**Consigna A**
Reescribe de forma más breve el párrafo del artículo sobre la IA en el sector público que empieza con "El avance, sin embargo", sin perder sus ideas principales.
**Consigna B**
Prolonga el artículo sobre la IA en el sector público a partir del último punto de la lista.

== Fragmento para leer ==

Política

La inteligencia artificial avanza en el Estado y alerta por el riesgo de “automatizar la ineficiencia”

Un informe global reúne 200 casos de uso en gobiernos y expone tanto el potencial como los riesgos de aplicar IA en la gestión pública.


Un cambio que ya está en marcha

La inteligencia artificial comenzó a consolidarse en el sector público a nivel global, con al menos 200 casos documentados que muestran aplicaciones concretas en distintas áreas del Estado.

El avance, sin embargo, llega con una advertencia clave: si no se corrigen los problemas estructurales, la IA no los resuelve, sino que los amplifica. El riesgo, señalan los especialistas, no es avanzar demasiado rápido, sino replicar ineficiencias a mayor escala.


Argentina y los primeros pasos

En Argentina, uno de los ejemplos más avanzados es el sistema Prometea, que ya se utiliza para generar borradores de resoluciones judiciales a partir del análisis de expedientes completos.

El impacto es significativo: tareas que antes demandaban días ahora pueden resolverse en minutos, introduciendo cambios en la dinámica de la Justicia.


Casos globales: eficiencia y controversia

La experiencia internacional muestra resultados dispares:

  • En Países Bajos, un algoritmo identificó erróneamente a 26.000 familias por fraude en subsidios, generando un escándalo político que derivó en la caída del gobierno.
  • Austria utiliza IA en su sistema tributario desde 2014 y logró recuperar millones en evasión fiscal mediante análisis masivo de datos.
  • Francia aplica inteligencia artificial sobre imágenes satelitales para detectar construcciones no declaradas.
  • Brasil optimizó la gestión de litigios fiscales, reduciendo tiempos de resolución mediante clasificación automatizada.
  • Singapur implementó chatbots inteligentes que resuelven consultas fiscales de manera personalizada.

===
== Material proporcionado ==

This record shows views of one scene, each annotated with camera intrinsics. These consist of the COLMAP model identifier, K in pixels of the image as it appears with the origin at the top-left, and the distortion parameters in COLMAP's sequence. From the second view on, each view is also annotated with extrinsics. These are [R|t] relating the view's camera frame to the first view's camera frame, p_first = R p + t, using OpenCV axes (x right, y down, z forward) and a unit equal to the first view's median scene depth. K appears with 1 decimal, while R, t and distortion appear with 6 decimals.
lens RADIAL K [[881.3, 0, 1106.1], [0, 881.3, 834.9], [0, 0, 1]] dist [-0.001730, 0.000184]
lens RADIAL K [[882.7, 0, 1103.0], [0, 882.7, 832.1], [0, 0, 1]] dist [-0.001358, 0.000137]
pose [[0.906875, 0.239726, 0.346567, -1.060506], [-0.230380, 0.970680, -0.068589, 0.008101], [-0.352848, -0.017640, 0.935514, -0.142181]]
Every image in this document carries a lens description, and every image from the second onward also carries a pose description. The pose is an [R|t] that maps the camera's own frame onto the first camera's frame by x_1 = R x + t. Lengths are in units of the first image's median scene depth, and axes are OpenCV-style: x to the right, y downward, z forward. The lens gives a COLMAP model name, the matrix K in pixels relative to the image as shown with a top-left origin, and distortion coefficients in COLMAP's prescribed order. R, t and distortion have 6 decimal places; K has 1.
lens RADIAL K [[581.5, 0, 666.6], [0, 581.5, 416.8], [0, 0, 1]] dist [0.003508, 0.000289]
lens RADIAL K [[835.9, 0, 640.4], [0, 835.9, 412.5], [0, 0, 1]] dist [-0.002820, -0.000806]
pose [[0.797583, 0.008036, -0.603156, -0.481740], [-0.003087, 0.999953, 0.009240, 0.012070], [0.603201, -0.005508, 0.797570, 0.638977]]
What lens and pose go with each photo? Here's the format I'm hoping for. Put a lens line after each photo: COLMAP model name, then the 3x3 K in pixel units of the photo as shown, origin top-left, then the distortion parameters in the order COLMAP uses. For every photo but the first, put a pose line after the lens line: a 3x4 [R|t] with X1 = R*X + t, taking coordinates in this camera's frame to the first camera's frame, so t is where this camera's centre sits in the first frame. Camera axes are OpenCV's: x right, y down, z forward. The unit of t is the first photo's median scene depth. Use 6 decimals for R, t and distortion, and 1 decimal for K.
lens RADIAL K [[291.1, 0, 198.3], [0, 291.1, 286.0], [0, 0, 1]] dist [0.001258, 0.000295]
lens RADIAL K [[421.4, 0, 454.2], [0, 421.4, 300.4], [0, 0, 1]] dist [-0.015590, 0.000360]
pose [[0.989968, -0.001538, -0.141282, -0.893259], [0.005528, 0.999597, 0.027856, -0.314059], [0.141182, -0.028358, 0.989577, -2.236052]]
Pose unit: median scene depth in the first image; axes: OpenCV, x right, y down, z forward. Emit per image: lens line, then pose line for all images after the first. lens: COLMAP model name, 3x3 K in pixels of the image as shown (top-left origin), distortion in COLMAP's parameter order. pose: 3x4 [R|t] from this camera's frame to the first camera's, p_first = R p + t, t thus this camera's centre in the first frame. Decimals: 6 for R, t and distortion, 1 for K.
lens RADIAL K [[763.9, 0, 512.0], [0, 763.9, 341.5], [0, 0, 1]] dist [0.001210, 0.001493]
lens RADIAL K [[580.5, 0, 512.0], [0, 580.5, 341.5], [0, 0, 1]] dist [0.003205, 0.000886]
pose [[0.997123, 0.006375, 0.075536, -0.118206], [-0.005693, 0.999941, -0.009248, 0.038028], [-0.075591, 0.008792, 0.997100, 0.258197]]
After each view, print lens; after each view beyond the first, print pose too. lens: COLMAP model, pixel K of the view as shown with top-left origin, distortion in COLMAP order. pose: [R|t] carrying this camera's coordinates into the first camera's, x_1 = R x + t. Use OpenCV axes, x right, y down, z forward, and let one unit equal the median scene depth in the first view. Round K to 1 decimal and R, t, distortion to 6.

===

**Respuesta escrita A**
La IA no soluciona los problemas estructurales que no se corrigen: los amplifica. Según los especialistas, el peligro no está en avanzar demasiado rápido, sino en reproducir ineficiencias a mayor escala.

**Respuesta escrita B**
Uso extendido, impacto limitado

Según datos de la OCDE, el 70% de los países ya emplea IA para mejorar procesos internos, aunque solo el 33% la aplica en el diseño de políticas públicas.

A pesar de su expansión, su impacto transformador en el Estado aún es limitado, en parte por la baja confianza ciudadana y la falta de adaptación institucional.


Áreas clave de aplicación

Actualmente, la inteligencia artificial se utiliza principalmente en:

  • Gestión de desastres naturales
  • Detección de fraude fiscal
  • Automatización de trámites
  • Atención al ciudadano

Estas herramientas permiten mejorar la productividad, acelerar respuestas y optimizar recursos en la administración pública.


El desafío hacia adelante

El potencial es significativo. Estudios estiman que la IA podría automatizar hasta el 84% de las tareas repetitivas en el sector público, liberando recursos humanos y reduciendo costos.

Sin embargo, el principal desafío no es tecnológico, sino institucional: adaptar estructuras, mejorar la calidad de los datos y garantizar transparencia para evitar sesgos y errores.

En ese contexto, gobiernos como el de Javier Milei comienzan a explorar su implementación, en una carrera donde el futuro del Estado ya empezó a definirse.